Segment Open

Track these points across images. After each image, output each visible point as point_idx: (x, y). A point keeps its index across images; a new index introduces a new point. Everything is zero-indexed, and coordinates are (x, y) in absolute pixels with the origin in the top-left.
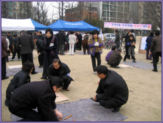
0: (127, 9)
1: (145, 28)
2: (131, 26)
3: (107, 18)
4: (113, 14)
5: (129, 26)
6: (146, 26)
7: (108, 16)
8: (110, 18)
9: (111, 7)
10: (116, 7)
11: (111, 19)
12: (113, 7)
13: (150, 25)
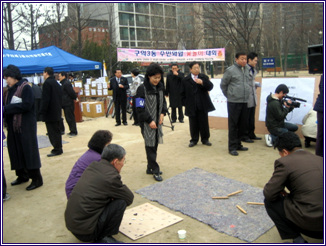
0: (171, 22)
1: (212, 56)
2: (181, 55)
3: (129, 41)
4: (144, 33)
5: (175, 54)
6: (214, 53)
7: (133, 38)
8: (136, 42)
9: (137, 19)
10: (147, 17)
11: (139, 44)
12: (141, 19)
13: (223, 50)
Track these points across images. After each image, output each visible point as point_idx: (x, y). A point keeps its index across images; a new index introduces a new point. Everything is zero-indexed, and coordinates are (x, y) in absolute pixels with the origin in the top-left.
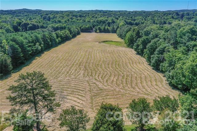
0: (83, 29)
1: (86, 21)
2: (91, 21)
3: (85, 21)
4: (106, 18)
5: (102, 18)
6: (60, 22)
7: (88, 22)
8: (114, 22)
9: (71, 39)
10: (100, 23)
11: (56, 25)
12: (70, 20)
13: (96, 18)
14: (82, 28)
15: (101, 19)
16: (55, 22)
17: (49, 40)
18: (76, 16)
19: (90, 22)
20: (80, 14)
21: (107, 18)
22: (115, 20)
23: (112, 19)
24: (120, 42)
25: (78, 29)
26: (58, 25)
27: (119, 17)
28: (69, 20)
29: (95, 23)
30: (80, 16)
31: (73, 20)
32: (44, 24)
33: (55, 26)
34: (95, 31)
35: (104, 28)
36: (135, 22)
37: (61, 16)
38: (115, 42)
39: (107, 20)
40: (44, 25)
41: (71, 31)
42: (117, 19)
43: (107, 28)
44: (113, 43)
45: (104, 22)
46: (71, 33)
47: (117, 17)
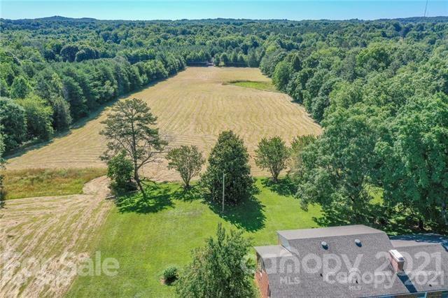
0: (189, 59)
1: (197, 43)
2: (208, 42)
3: (194, 43)
4: (240, 37)
5: (232, 37)
6: (140, 44)
7: (202, 44)
8: (256, 45)
9: (166, 78)
10: (227, 46)
11: (134, 52)
12: (162, 40)
13: (219, 36)
14: (188, 56)
15: (228, 38)
16: (131, 45)
17: (126, 78)
18: (175, 33)
19: (205, 44)
20: (183, 27)
21: (243, 36)
22: (260, 41)
23: (253, 39)
24: (266, 83)
25: (179, 59)
26: (138, 50)
27: (268, 34)
28: (159, 41)
29: (215, 48)
30: (184, 33)
31: (169, 41)
32: (107, 49)
33: (131, 54)
34: (215, 63)
35: (235, 57)
36: (301, 45)
37: (142, 33)
38: (255, 82)
39: (241, 41)
40: (107, 51)
41: (167, 63)
42: (264, 38)
43: (241, 57)
44: (251, 85)
45: (235, 45)
46: (166, 67)
47: (264, 33)
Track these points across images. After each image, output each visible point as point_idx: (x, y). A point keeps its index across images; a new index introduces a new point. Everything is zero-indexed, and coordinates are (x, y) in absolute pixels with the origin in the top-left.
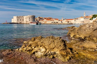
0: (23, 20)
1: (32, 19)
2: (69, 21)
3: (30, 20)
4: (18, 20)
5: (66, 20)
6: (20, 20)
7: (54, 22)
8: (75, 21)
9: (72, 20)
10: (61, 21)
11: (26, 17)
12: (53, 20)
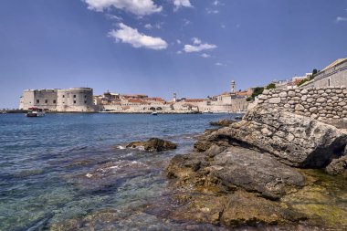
0: (55, 102)
1: (84, 99)
2: (192, 103)
3: (75, 102)
4: (38, 101)
5: (184, 102)
6: (46, 102)
8: (209, 104)
9: (201, 101)
10: (169, 106)
12: (149, 101)
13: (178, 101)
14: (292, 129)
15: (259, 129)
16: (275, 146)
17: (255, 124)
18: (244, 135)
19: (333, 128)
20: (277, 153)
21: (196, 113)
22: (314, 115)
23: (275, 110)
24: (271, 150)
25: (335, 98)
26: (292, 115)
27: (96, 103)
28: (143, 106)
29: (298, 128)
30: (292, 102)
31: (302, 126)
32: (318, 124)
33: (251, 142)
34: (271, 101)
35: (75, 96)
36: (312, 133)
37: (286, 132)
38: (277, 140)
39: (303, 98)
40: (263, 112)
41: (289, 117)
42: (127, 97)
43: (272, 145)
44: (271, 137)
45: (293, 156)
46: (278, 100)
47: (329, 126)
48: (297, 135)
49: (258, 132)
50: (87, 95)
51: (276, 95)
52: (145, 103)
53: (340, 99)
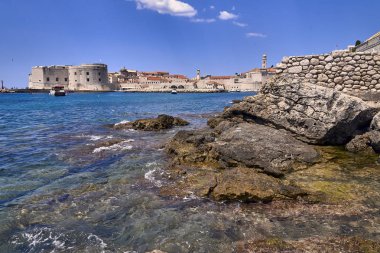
0: (66, 80)
1: (98, 77)
2: (217, 81)
4: (48, 80)
5: (208, 80)
6: (57, 80)
7: (173, 84)
8: (236, 81)
9: (228, 78)
10: (192, 84)
11: (75, 70)
12: (170, 79)
13: (202, 78)
14: (312, 102)
15: (276, 102)
16: (292, 121)
17: (271, 96)
18: (259, 109)
19: (359, 100)
20: (294, 129)
21: (222, 91)
22: (339, 86)
23: (295, 81)
24: (288, 126)
25: (364, 66)
26: (314, 86)
27: (111, 81)
28: (163, 84)
29: (318, 101)
30: (315, 71)
31: (324, 98)
32: (342, 96)
33: (266, 117)
34: (291, 70)
35: (88, 74)
36: (334, 107)
37: (305, 105)
38: (295, 114)
39: (328, 67)
40: (281, 83)
41: (310, 89)
42: (145, 74)
43: (289, 120)
44: (288, 111)
45: (311, 132)
46: (299, 69)
47: (354, 98)
48: (317, 109)
49: (274, 106)
50: (101, 72)
51: (297, 63)
52: (166, 81)
53: (370, 67)
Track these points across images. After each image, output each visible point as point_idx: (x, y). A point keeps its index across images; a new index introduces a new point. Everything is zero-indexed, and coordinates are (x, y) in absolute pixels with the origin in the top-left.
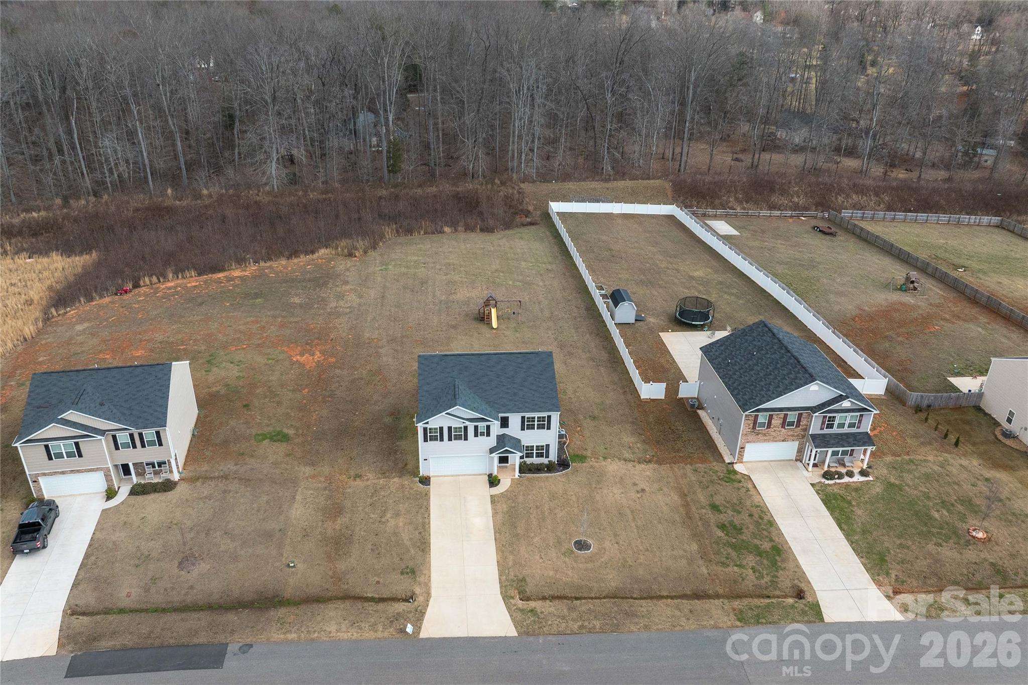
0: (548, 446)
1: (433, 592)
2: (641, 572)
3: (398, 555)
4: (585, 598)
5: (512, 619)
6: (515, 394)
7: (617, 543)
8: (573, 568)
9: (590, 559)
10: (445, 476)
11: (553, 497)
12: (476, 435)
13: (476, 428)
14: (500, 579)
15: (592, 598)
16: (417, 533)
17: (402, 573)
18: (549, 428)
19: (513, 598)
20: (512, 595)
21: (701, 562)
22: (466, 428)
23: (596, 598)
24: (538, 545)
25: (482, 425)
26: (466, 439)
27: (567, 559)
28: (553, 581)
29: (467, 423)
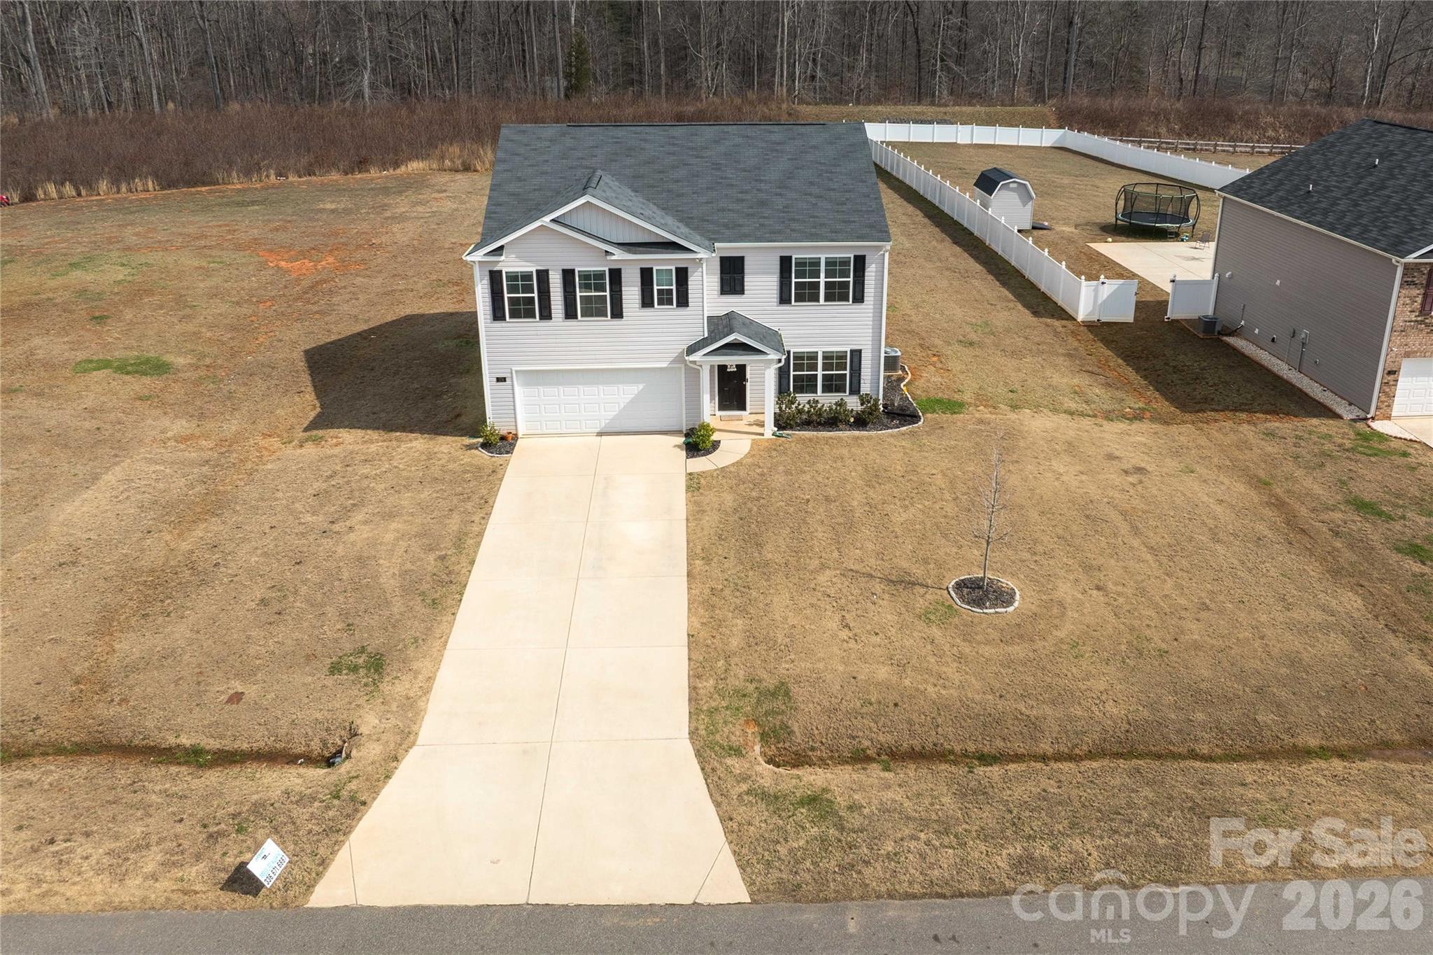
0: (857, 354)
1: (428, 730)
2: (1203, 669)
3: (344, 614)
4: (1017, 758)
5: (728, 832)
6: (763, 203)
7: (1098, 588)
8: (960, 658)
9: (1018, 632)
10: (561, 435)
11: (875, 477)
12: (647, 302)
13: (646, 275)
14: (693, 689)
15: (1044, 758)
16: (431, 558)
17: (335, 669)
18: (859, 298)
19: (737, 752)
20: (736, 740)
21: (1396, 643)
22: (616, 275)
23: (1059, 757)
24: (832, 592)
25: (663, 263)
26: (618, 313)
27: (936, 632)
28: (893, 696)
29: (619, 255)
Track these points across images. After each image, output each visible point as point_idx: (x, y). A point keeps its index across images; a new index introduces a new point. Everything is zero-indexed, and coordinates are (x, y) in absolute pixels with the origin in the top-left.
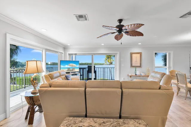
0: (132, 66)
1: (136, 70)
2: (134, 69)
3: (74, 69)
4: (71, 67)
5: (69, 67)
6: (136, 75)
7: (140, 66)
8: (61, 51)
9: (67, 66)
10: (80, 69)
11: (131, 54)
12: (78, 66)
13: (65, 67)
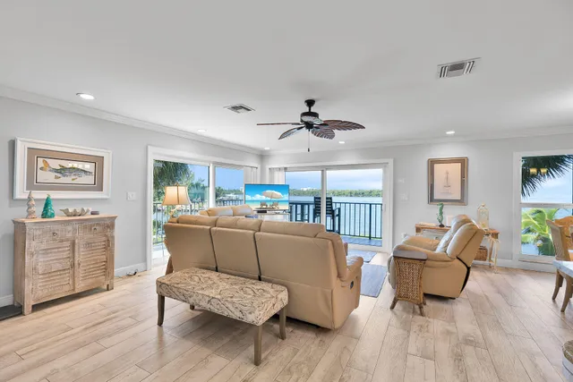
0: (431, 199)
1: (441, 213)
2: (435, 209)
3: (276, 203)
4: (269, 199)
5: (264, 198)
6: (442, 226)
7: (462, 201)
8: (253, 162)
9: (258, 197)
10: (291, 203)
11: (432, 163)
12: (286, 197)
13: (254, 198)
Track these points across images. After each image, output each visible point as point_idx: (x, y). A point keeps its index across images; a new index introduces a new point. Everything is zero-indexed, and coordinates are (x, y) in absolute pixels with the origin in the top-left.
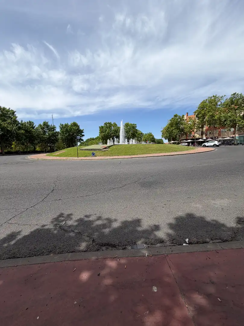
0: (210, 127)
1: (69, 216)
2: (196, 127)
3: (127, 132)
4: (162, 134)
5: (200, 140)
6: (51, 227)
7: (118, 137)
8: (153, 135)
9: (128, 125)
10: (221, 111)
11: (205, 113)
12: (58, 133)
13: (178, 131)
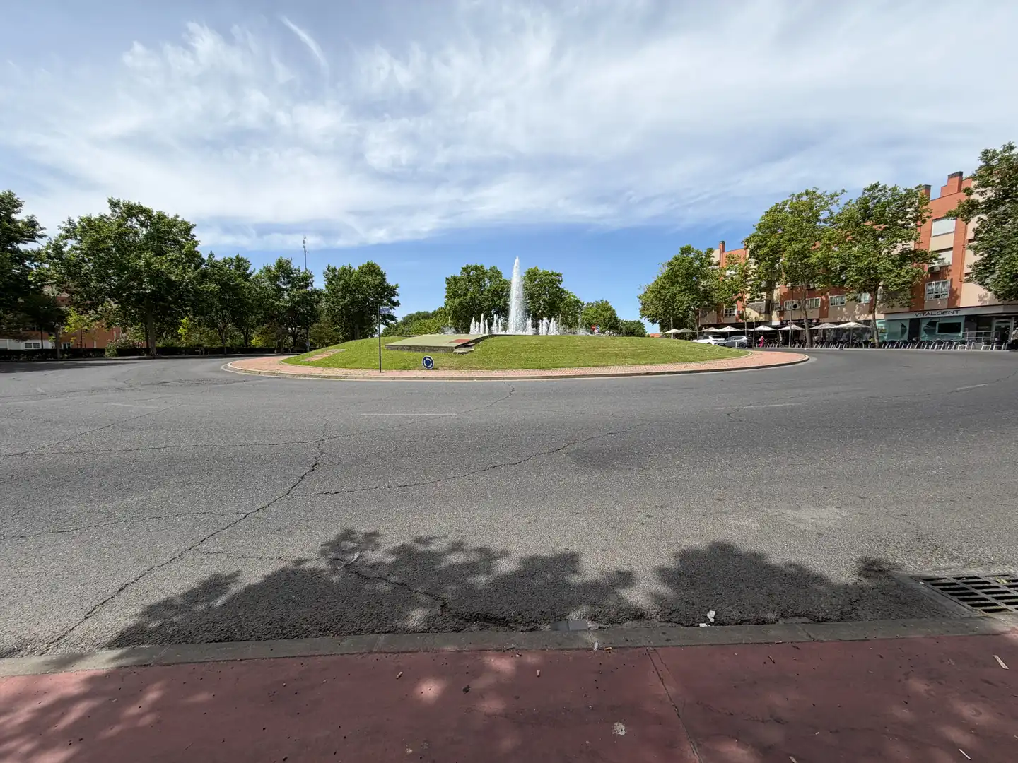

Segment Closed

- **Exercise description**
Output the stretch of the listing from its start through the line containing "13: (223, 50)" as a Markdown table with a Row column numbering each line and a Line column holding it, skipping blank lines. Leave the pictures out of your answer.

- **Solution to this problem**
| Row | Line |
|---|---|
| 1 | Track these points across images. After each image, output each visible point as point_idx: (x, y). A point keeps its index across images; a new index introduces a new point. Everything is zero-indexed, and coordinates are (x, y) in absolute pixels with the origin in the top-left. |
| 2 | 0: (127, 9) |
| 3 | 1: (145, 28) |
| 4 | 2: (131, 26) |
| 5 | 3: (107, 18) |
| 6 | 4: (113, 14) |
| 7 | 5: (129, 26) |
| 8 | 6: (146, 26) |
| 9 | 7: (108, 16) |
| 10 | 8: (110, 18) |
| 11 | 9: (111, 7) |
| 12 | 10: (116, 7) |
| 13 | 11: (111, 19) |
| 14 | 12: (113, 7) |
| 15 | 13: (150, 25) |
| 16 | 0: (171, 22) |
| 17 | 1: (212, 56) |
| 18 | 2: (181, 55) |
| 19 | 3: (129, 41) |
| 20 | 4: (144, 33) |
| 21 | 5: (175, 54) |
| 22 | 6: (214, 53) |
| 23 | 7: (133, 38) |
| 24 | 8: (136, 42) |
| 25 | 9: (137, 19) |
| 26 | 10: (147, 17) |
| 27 | 11: (139, 44) |
| 28 | 12: (141, 19) |
| 29 | 13: (223, 50) |